What lands on the table
Montilla’s cooks treat wine like stock. The salmorejo—thicker than gazpacho, the colour of sun-dried tomatoes—gets a glug of young fino for acidity. Pork cheeks stew for three hours in Amontillado until the sauce tastes of chestnuts and tobacco. Even dessert joins in: a shot of treacly Pedro Ximénez is tipped over vanilla ice-cream so cheap it feels like a student hack, yet restaurants charge €4 and no one complains. Vegetarians survive on spinach-and-pine-nut empanadillas and the local goat’s cheese, cured in olive wagyu fat. If you need something familiar, the flamenquín is essentially a Córdoban cordon-bleu—ham rolled in pork, breadcrumbed, fried—perfect for children who think olives are suspicious.
Monday is the enemy
Plan mid-week. On Mondays the town rolls down its shutters: wineries hose out the presses, restaurants serve a limited menú del día, and the museum in the Casa del Inca locks up. Tuesday to Friday you can string together three bodegas, lunch on the terrace of Casa Paco (order the rabo de toro, €12) and still have time for a siesta before the 7 p.m. church bells. Saturdays add market stalls around the square—wicker baskets of cracked olives, net bags of dried oregano—but also bring hen-party groups from Córdoba; nothing riotous, just harder to nab a table without reserving.
Getting here without the hairpins
Fly into Málaga, not Granada. The A-45 is dual-carriageway all the way to Córdoba; exit at Montilla and you’re in town 75 minutes after touchdown. Car hire is worth it: the vineyards scatter 5–10 minutes out, taxis cost €6 a hop and Uber doesn’t exist.
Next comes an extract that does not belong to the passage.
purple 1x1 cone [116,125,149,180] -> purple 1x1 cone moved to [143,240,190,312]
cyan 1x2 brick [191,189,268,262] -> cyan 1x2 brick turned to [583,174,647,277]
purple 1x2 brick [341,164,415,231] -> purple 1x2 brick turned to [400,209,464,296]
If you must use public transport, the ALSA coach from Córdoba takes 55 minutes and costs €4.95, but the last return leaves at 20:30—fine for lunch, tight for an evening tasting.
Stay, or just graze?
There are no chain hotels. Hospedería Los Callejones occupies a 1730 townhouse with beams you’ll bang your head on if you’re over six foot; doubles from €70 including garage parking (essential in July when asphalt melts). Alternatively, base yourself in Córdoba and visit on a day trip; the 40-minute drive means you can still catch the cathedral’s last entry at 19:30. Overnight visitors are rewarded with night-time silence thick enough to hear the vines growing—almost.
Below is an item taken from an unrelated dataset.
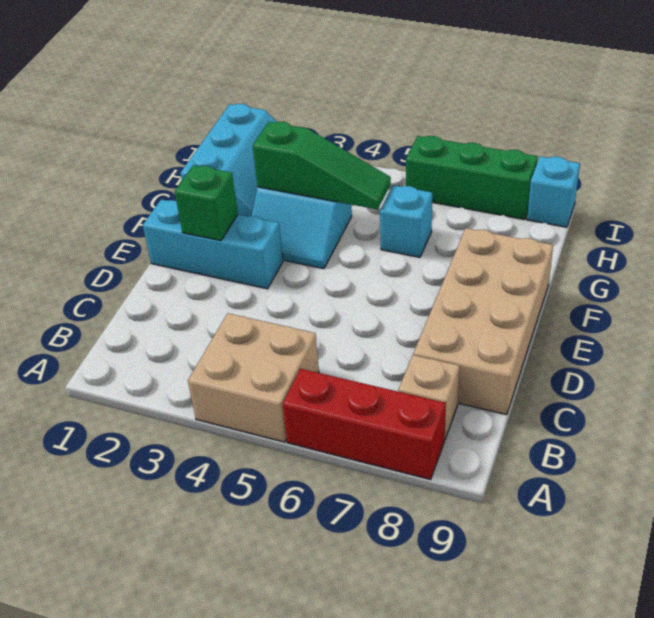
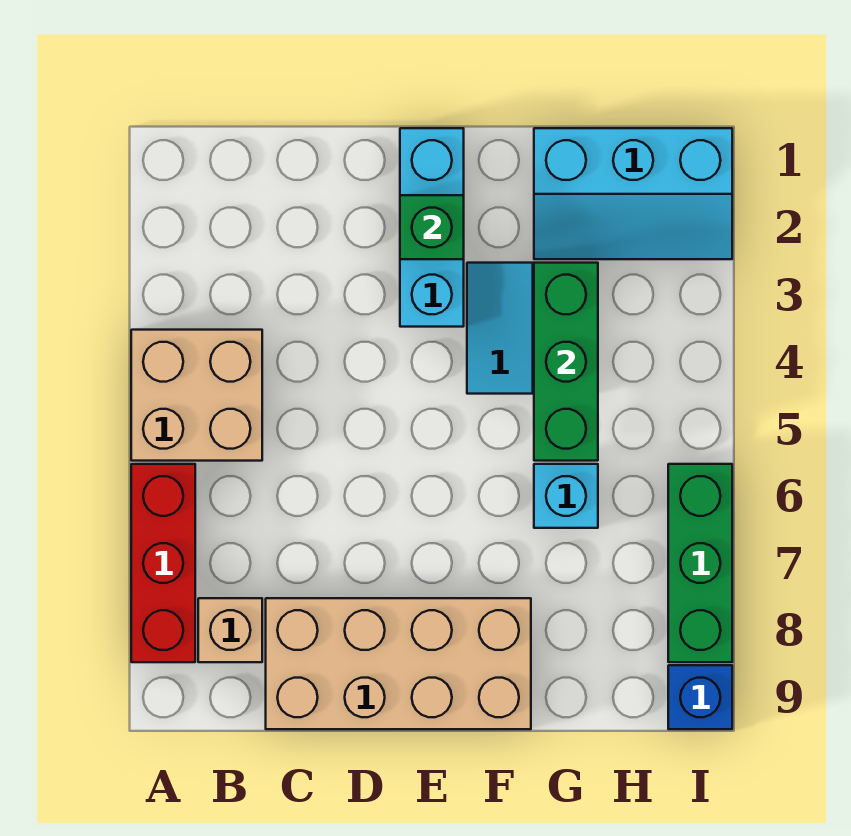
green 1x3 slope [253,122,391,210] -> green 1x3 brick [534,263,598,461]
cyan 1x1 brick [527,156,580,227] -> blue 1x1 brick [668,665,732,729]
When to come, when to stay away
Spring brings wild fennel along the verges and temperatures perfect for walking the 7 km “Ruta de la Viña” before lunch. September is harvest: foam crowns the open lagares and the air tastes like grape must, but bodegas close to casual visitors during the rush. August is simply too hot—34 °C at midnight—and December can be surprisingly sharp; morning mist clings to the vine rows and the castle ruin feels like a scene from El Cid filmed on a budget.
The honest aftertaste
Montilla will not change your life. It offers no Alhambra moment, no Instagram infinity pool. What it does give is the chance to taste a wine style in its natural habitat, surrounded by people who still find it remarkable that foreigners turn up at all. Drink responsibly, remember the siesta hours, and bring a spare tote bag for the half-bottle of 15-year-old PX you’ll inevitably buy because the bodeguero insists it will survive the Ryanair cabin. One warning: back home every supermarket Amontillado will taste like watered treacle. Consider yourself ruined.